++++ PROVIDED ENTRIES ++++

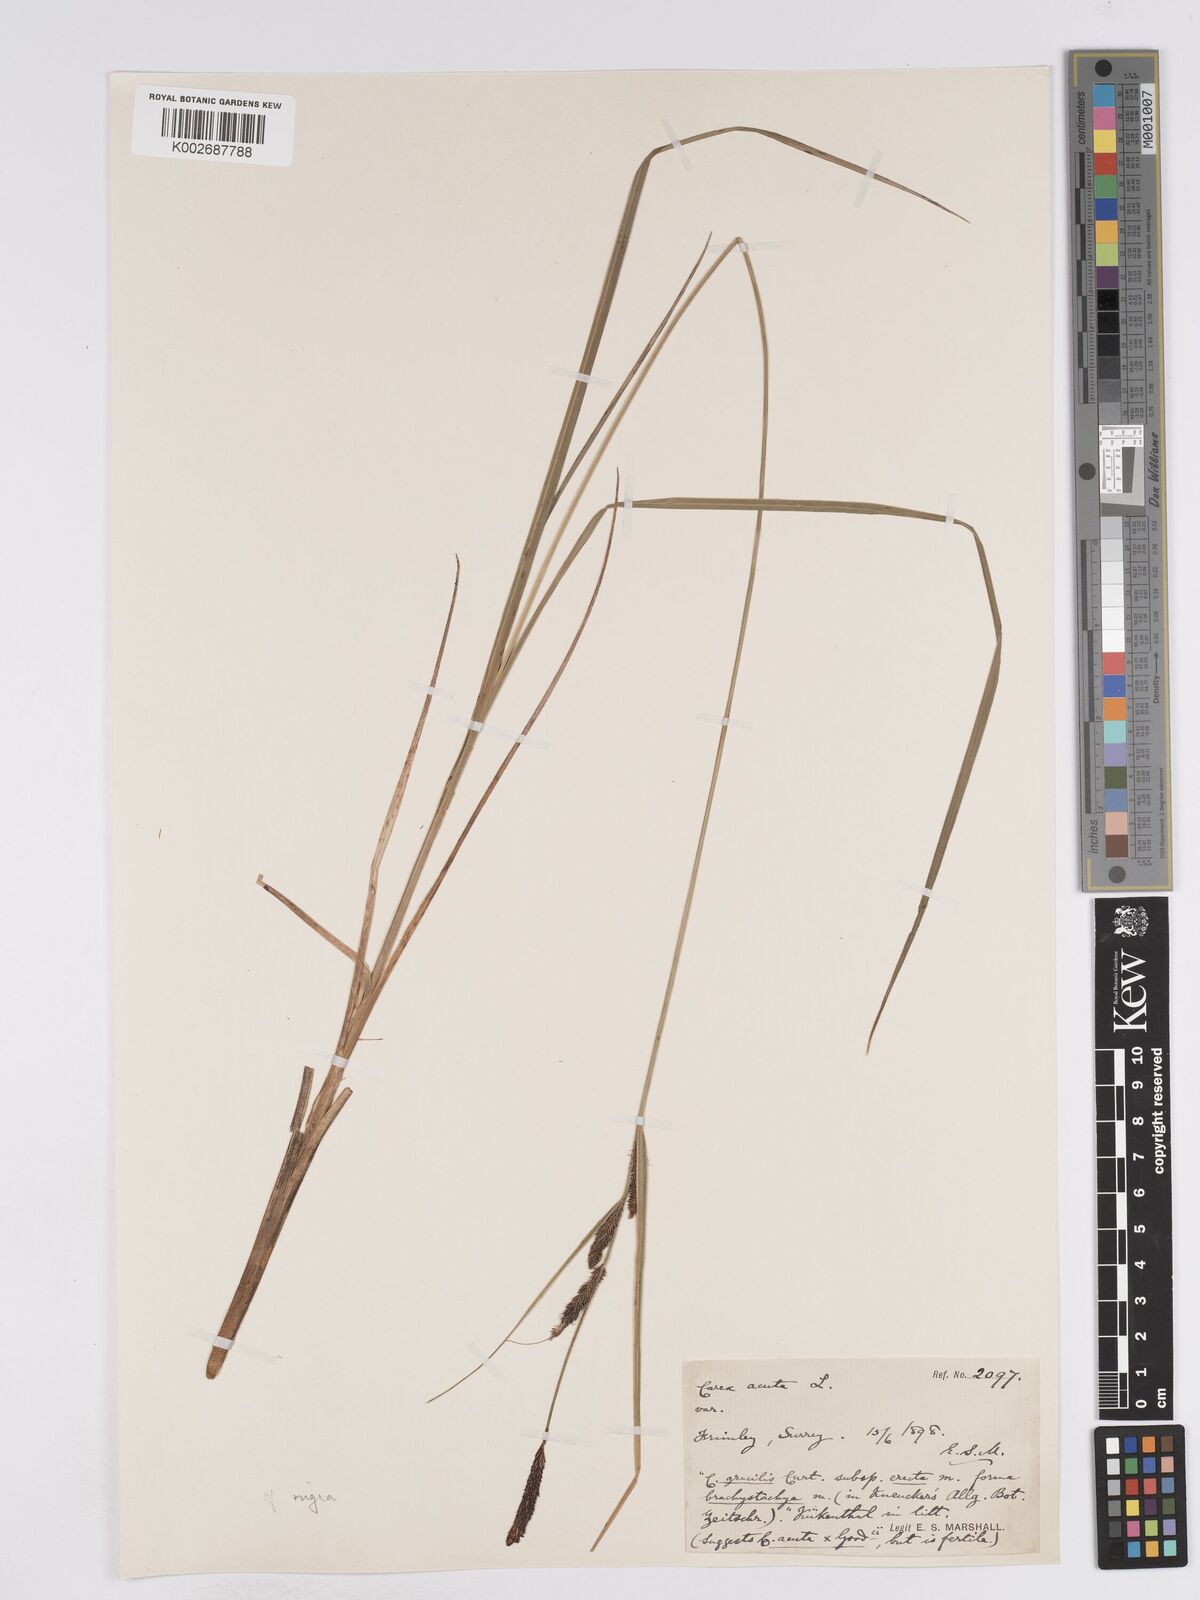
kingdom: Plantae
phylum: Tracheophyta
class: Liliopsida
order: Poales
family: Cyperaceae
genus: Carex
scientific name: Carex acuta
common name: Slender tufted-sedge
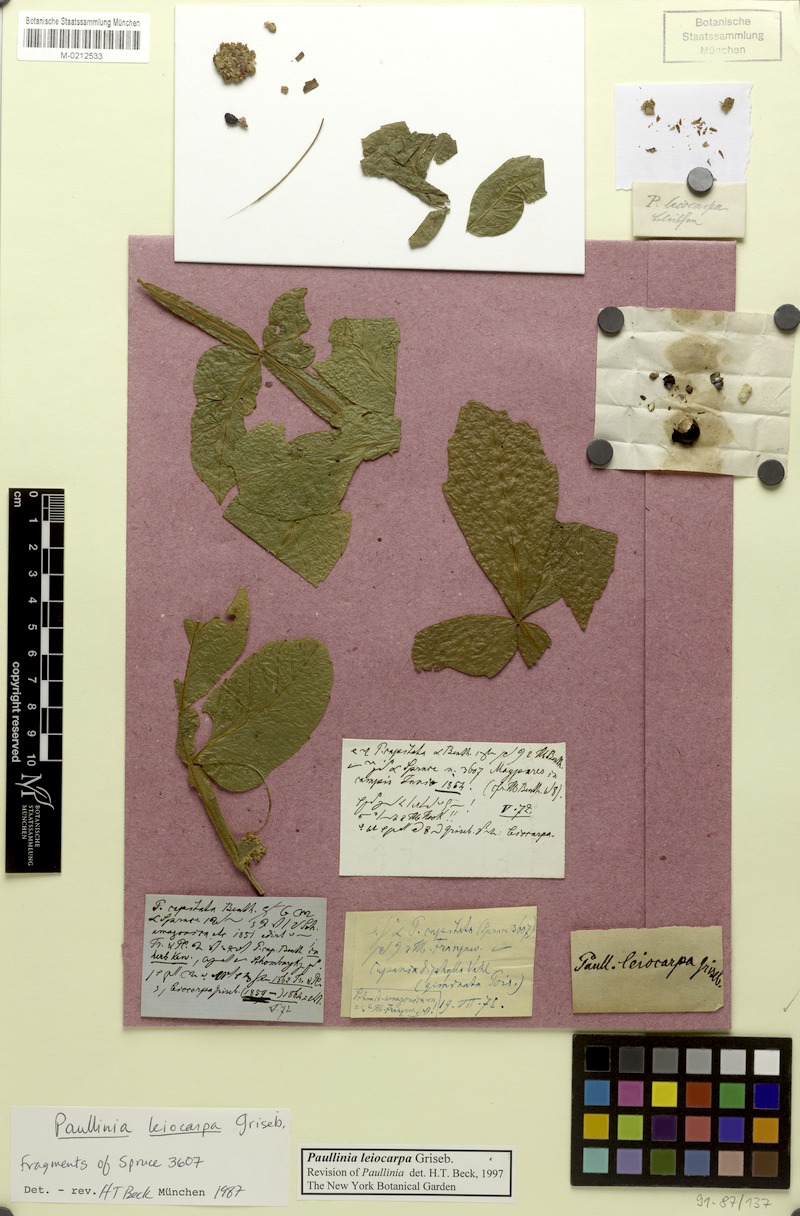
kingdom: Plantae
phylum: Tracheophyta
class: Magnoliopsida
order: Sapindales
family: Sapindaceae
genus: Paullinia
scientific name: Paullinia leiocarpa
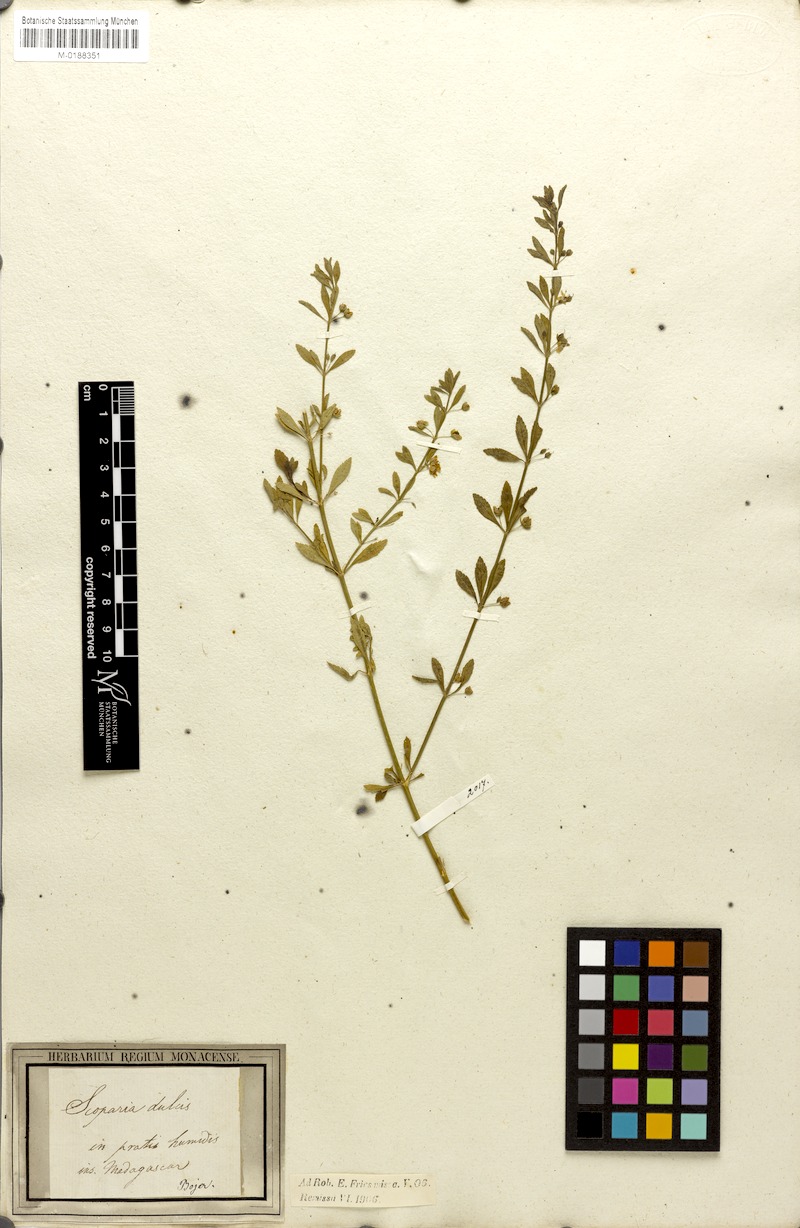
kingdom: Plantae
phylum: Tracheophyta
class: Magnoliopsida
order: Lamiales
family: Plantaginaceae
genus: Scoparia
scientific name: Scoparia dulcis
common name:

++++

§ WORK TO BE COMPLETED: Format everything from the line containing "order: Poales" down to the end of the rows as a numbered list, skipping blank lines and leaving out the pictures.

§ RESULT OF THE TASK:
1. order: Poales
2. family: Cyperaceae
3. genus: Carex
4. scientific name: Carex acuta
5. common name: Slender tufted-sedge
6. kingdom: Plantae
7. phylum: Tracheophyta
8. class: Magnoliopsida
9. order: Sapindales
10. family: Sapindaceae
11. genus: Paullinia
12. scientific name: Paullinia leiocarpa
13. kingdom: Plantae
14. phylum: Tracheophyta
15. class: Magnoliopsida
16. order: Lamiales
17. family: Plantaginaceae
18. genus: Scoparia
19. scientific name: Scoparia dulcis
20. common name:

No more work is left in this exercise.